== Material to process ==
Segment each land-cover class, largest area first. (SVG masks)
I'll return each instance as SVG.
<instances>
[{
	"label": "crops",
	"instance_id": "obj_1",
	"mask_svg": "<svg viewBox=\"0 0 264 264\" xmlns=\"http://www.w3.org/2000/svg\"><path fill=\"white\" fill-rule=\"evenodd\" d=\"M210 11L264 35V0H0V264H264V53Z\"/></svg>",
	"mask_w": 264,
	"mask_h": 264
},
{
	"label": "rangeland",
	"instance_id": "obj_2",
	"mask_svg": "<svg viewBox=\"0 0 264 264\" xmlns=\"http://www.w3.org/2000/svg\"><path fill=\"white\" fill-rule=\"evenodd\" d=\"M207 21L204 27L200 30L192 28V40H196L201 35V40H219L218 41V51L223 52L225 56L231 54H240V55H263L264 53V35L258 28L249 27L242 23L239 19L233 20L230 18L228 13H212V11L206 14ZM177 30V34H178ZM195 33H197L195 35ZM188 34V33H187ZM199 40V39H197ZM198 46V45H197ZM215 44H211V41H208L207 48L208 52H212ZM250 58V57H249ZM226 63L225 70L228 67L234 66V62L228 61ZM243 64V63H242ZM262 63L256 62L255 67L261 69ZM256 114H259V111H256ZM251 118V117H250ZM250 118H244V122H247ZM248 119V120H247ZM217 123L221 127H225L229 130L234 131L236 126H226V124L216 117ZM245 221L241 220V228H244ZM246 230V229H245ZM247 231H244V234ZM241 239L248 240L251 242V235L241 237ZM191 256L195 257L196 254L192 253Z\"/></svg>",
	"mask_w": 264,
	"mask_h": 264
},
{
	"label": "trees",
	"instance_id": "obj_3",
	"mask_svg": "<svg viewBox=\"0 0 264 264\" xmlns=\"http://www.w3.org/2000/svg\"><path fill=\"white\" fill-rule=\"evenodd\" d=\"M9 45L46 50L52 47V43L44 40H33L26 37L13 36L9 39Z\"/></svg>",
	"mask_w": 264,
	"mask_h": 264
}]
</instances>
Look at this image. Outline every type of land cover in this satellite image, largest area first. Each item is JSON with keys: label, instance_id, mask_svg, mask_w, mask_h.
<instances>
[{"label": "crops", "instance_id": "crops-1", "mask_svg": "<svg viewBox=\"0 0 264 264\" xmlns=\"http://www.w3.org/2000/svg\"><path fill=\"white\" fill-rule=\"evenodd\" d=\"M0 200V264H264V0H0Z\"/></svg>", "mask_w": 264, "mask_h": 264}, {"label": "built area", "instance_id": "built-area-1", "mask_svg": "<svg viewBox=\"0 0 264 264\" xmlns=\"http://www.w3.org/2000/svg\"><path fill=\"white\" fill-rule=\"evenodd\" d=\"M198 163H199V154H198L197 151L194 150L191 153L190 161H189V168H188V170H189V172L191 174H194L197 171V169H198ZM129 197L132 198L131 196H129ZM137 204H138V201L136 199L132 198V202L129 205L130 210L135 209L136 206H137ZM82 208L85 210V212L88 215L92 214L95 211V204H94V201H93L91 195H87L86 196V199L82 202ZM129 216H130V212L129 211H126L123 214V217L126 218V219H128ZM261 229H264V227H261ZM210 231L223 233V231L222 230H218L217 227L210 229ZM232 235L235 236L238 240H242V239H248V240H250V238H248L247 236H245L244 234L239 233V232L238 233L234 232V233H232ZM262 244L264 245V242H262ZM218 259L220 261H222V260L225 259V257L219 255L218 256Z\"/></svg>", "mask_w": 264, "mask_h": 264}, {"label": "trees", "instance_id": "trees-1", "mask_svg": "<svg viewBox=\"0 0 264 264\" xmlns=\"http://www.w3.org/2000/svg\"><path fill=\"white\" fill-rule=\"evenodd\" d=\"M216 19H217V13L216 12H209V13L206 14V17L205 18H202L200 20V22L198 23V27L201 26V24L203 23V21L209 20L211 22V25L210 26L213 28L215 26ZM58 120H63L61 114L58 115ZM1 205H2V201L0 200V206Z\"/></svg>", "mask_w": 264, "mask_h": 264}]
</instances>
===
What is needed:
List every line of the material that contains the word "first".

Full solution:
Segment each land-cover class, largest area first. (SVG masks)
Look at this image. Outline every type of land cover in this satellite image, largest area first. Each item is JSON with keys: label, instance_id, mask_svg, mask_w, mask_h.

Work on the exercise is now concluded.